## STUDY TEXT
1985 NFL Pro Bowl
- Date: January 27, 1985
- Stadium: Aloha Stadium Honolulu, Hawaii
- MVP: Mark Gastineau (New York Jets)
- Referee: Chuck Heberling
- Attendance: 50,385

TV in the United States
- Network: ABC
- Announcers: Frank Gifford, Don Meredith & Lynn Swann

= 1985 Pro Bowl =

National Football League all-star game

The 1985 Pro Bowl was the NFL's 35th annual all-star game which featured the outstanding performers from the 1984 season. The game was played on Sunday, January 27, 1985, at Aloha Stadium in Honolulu, Hawaii before a crowd of 50,385. The final score was AFC 22, NFC 14.

Chuck Noll of the Pittsburgh Steelers led the AFC team against an NFC team coached by Chicago Bears head coach Mike Ditka. The referee was Chuck Heberling.

Mark Gastineau of the New York Jets was named the game's Most Valuable Player. Players on the winning AFC team received $10,000 apiece while the NFC participants each took home $5,000.

==Game Recap==
For 26 minutes of this game, it was scoreless, then the NFC had the ball on their own 20-yard line with 4:10 left in the first half. On first down Joe Klecko sacked Neil Lomax for an 11-yard loss, then on second down Rod Martin sacked him for an 8-yard loss and on third down Mark Gastineau tackled Eric Dickerson for a safety and an AFC 2-0 lead. Later in the game Seattle's Fred Young blocked a partial punt to set the next score as NFL MVP of 1984 Dan Marino threw a 6-yard touchdown pass to Marcus Allen as the AFC head to the locker room with a 9-0 lead at Halftime.

In the second half especially the third quarter, the NFC mounted the best drive of the game as it went 66 yards on 12 plays and capping it off with a 13-yard touchdown pass from Super Bowl XIX MVP Joe Montana to James Lofton with 8:04 left in period three. Then the NFC went into high gear as they had a 53-yard 9-play drive that culminated with a 1-yard touchdown run by Walter Payton with 35 seconds into the fourth quarter and a 14-9 lead. But then here comes the AFC as a 56-yard pass from Marino to Marcus Allen set a successful 33-yard field goal by the Seattle Seahawks Norm Johnson to cut the NFC lead to 14-12.

## INFORMATION PROVIDED
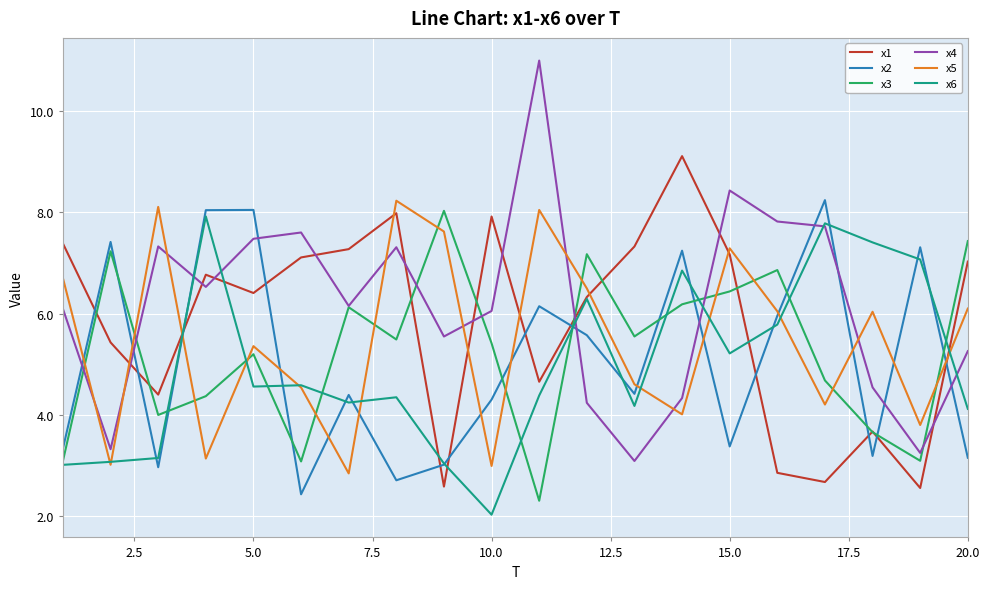

After their last crossing, which series has the higher values: x3 or x5?

x3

## TASK LIST
(1) Answer these questions using the 1985 Pro Bowl article.
(a) Which head coach led the NFC team?
(b) How much money did each player on the winning AFC team receive?
(c) Who caught Joe Montana's 13-yard touchdown pass?
(2) Pick up the 1985 Pro Bowl article after its last sentence and carry the game recap forward.

## RESPONSES TO THE EXERCISE
(1)
(a) Mike Ditka
(b) $10,000
(c) James Lofton

(2)
Now the NFC was driving trying to put this exhibition game out of reach, but with 5:15 left in the game and with the NFC at the AFC 15-yard line on third, Montano tried to hand off to 1984 record breaking sensation Eric Dickerson, but the two collided causing a fumble, and Art Still picked it up and ran 83 yards for a touchdown and the AFC took the lead 19-14. In the closing minutes, the AFC lead by the game's MVP Mark Gastineau shut down the NFC the rest of the way and Norm Johnson's 22-yard field goal with 43 seconds left in the game gave the AFC the victory and close the book on the 1984 NFL Season.

The game was televised on ABC's Wide World of Sports, and it was also the last telecast of Don Meredith's broadcasting career.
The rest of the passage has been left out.